**YOUR GOAL**
Rewrite the material with "locality" changed to "collecting site" wherever it occurs, keeping everything else the same and leaving out the pictures.

Dataset entries
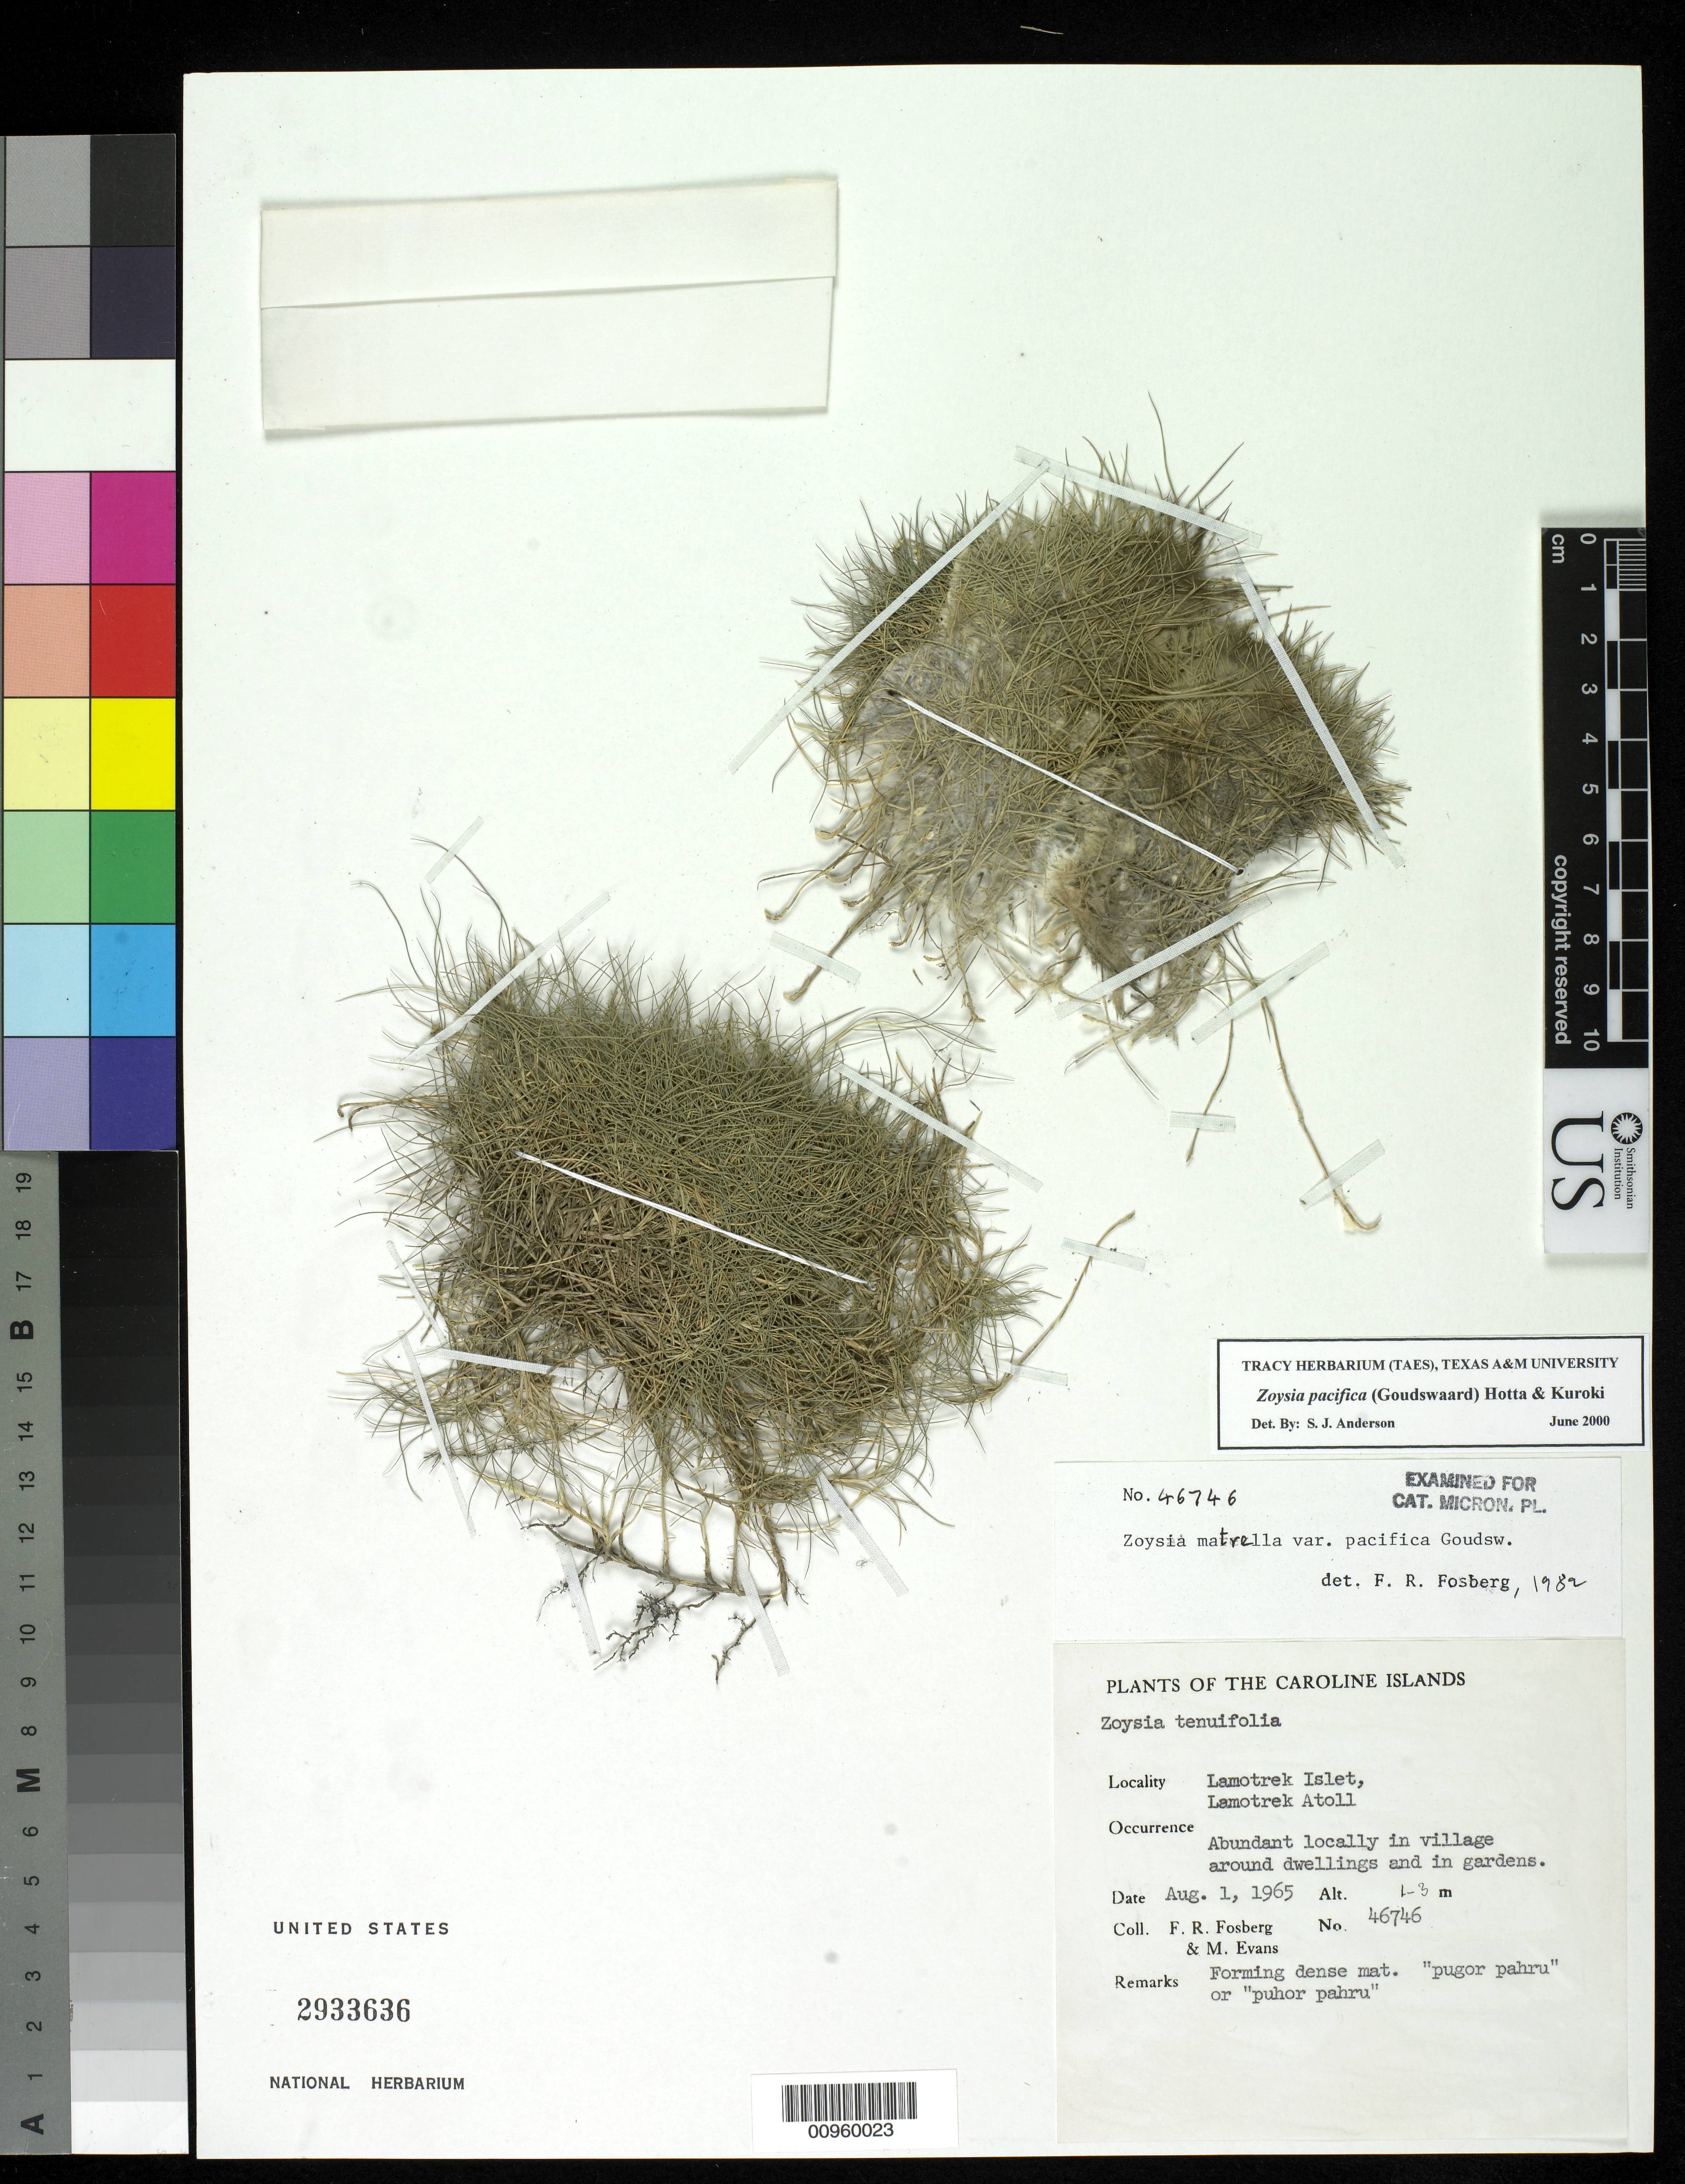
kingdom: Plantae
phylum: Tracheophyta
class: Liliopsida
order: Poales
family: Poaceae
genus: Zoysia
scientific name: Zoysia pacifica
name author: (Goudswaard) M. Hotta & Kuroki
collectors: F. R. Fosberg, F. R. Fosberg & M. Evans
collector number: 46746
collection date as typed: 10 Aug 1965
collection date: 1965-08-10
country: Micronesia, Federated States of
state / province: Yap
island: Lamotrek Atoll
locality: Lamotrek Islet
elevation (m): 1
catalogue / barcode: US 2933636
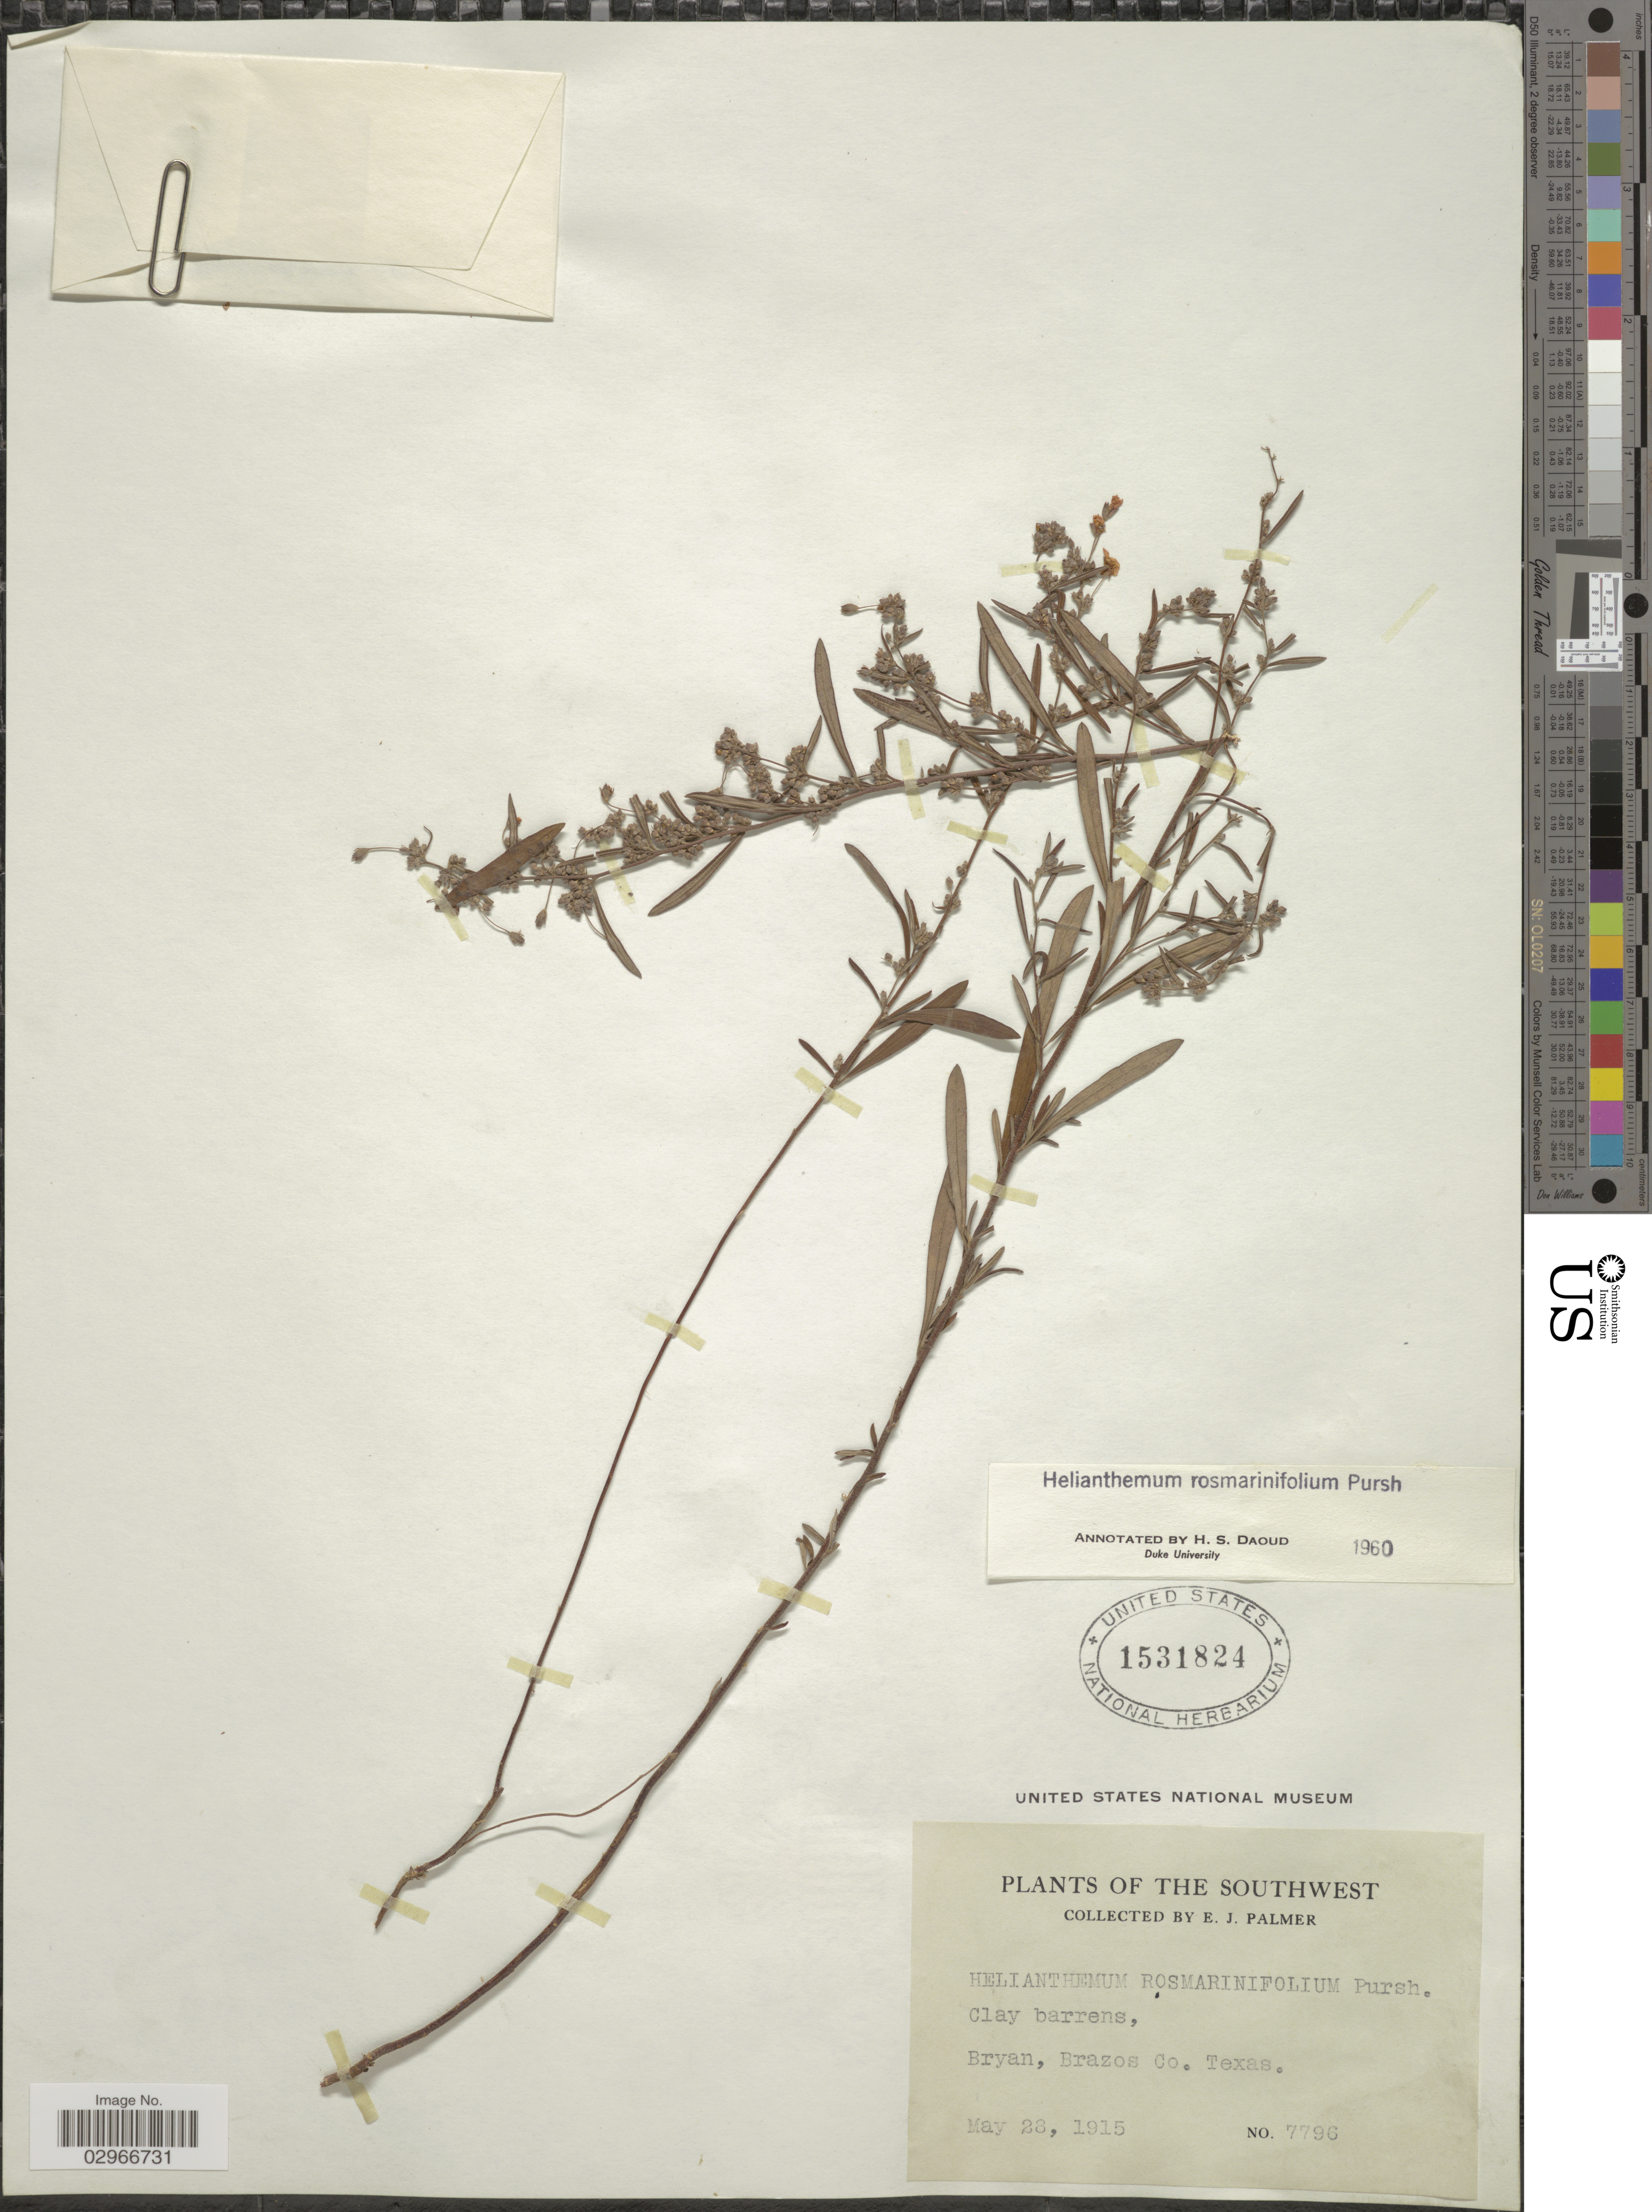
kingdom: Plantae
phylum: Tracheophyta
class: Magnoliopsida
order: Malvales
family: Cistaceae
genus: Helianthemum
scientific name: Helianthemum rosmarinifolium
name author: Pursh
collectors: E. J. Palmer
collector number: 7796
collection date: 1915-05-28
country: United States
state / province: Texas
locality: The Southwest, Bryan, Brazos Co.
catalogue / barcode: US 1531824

**EXERCISE RESULT**
kingdom: Plantae
phylum: Tracheophyta
class: Liliopsida
order: Poales
family: Poaceae
genus: Zoysia
scientific name: Zoysia pacifica
name author: (Goudswaard) M. Hotta & Kuroki
collectors: F. R. Fosberg, F. R. Fosberg & M. Evans
collector number: 46746
collection date as typed: 10 Aug 1965
collection date: 1965-08-10
country: Micronesia, Federated States of
state / province: Yap
island: Lamotrek Atoll
collecting site: Lamotrek Islet
elevation (m): 1
catalogue / barcode: US 2933636
kingdom: Plantae
phylum: Tracheophyta
class: Magnoliopsida
order: Malvales
family: Cistaceae
genus: Helianthemum
scientific name: Helianthemum rosmarinifolium
name author: Pursh
collectors: E. J. Palmer
collector number: 7796
collection date: 1915-05-28
country: United States
state / province: Texas
collecting site: The Southwest, Bryan, Brazos Co.
catalogue / barcode: US 1531824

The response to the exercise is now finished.